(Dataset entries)
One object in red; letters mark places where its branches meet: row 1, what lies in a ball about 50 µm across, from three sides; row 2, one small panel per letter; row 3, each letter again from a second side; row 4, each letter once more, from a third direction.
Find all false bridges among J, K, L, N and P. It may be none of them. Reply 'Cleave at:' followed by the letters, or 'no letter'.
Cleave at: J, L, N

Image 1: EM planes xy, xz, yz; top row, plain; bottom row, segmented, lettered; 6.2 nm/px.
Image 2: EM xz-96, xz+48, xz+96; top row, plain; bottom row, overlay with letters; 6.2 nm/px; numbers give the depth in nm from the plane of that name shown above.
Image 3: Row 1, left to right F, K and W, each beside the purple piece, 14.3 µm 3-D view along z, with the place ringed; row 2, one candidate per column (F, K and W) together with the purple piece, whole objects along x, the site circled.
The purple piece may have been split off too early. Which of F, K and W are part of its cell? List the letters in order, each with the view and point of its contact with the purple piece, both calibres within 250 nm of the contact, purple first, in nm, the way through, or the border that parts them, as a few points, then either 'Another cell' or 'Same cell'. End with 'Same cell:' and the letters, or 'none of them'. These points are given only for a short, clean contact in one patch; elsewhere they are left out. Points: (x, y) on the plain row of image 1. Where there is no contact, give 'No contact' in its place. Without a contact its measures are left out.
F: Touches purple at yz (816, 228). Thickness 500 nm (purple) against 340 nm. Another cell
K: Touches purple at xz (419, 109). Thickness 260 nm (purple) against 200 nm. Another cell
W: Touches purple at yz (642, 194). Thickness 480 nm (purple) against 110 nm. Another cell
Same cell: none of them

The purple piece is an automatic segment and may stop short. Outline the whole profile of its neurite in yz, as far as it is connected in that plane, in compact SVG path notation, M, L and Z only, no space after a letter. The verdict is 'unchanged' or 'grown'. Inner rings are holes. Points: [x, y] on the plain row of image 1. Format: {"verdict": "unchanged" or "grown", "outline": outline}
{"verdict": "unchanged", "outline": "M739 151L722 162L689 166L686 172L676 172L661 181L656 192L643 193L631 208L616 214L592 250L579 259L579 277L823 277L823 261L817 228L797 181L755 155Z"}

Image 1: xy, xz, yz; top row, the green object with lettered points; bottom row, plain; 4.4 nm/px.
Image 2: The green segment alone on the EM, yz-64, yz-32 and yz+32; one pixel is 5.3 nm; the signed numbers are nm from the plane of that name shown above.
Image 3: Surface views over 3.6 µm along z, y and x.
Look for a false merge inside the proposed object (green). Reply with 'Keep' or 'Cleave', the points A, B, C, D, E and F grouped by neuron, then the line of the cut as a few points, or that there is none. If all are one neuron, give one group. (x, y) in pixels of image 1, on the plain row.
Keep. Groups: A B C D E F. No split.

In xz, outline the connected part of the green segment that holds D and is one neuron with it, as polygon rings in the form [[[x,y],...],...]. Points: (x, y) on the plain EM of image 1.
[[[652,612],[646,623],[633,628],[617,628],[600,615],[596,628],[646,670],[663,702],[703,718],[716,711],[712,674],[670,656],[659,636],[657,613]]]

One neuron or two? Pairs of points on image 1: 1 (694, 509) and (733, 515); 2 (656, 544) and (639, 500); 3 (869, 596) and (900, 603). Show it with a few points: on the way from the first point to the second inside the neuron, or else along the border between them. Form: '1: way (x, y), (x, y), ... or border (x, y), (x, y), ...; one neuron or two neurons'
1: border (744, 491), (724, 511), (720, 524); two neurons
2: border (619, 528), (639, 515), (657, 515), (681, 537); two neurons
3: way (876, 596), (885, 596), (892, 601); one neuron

**Task details:**
Scan the data, and report each line that uses the word "above".

**Answer space:**
Image 2: EM xz-96, xz+48, xz+96; top row, plain; bottom row, overlay with letters; 6.2 nm/px; numbers give the depth in nm from the plane of that name shown above.
Image 2: The green segment alone on the EM, yz-64, yz-32 and yz+32; one pixel is 5.3 nm; the signed numbers are nm from the plane of that name shown above.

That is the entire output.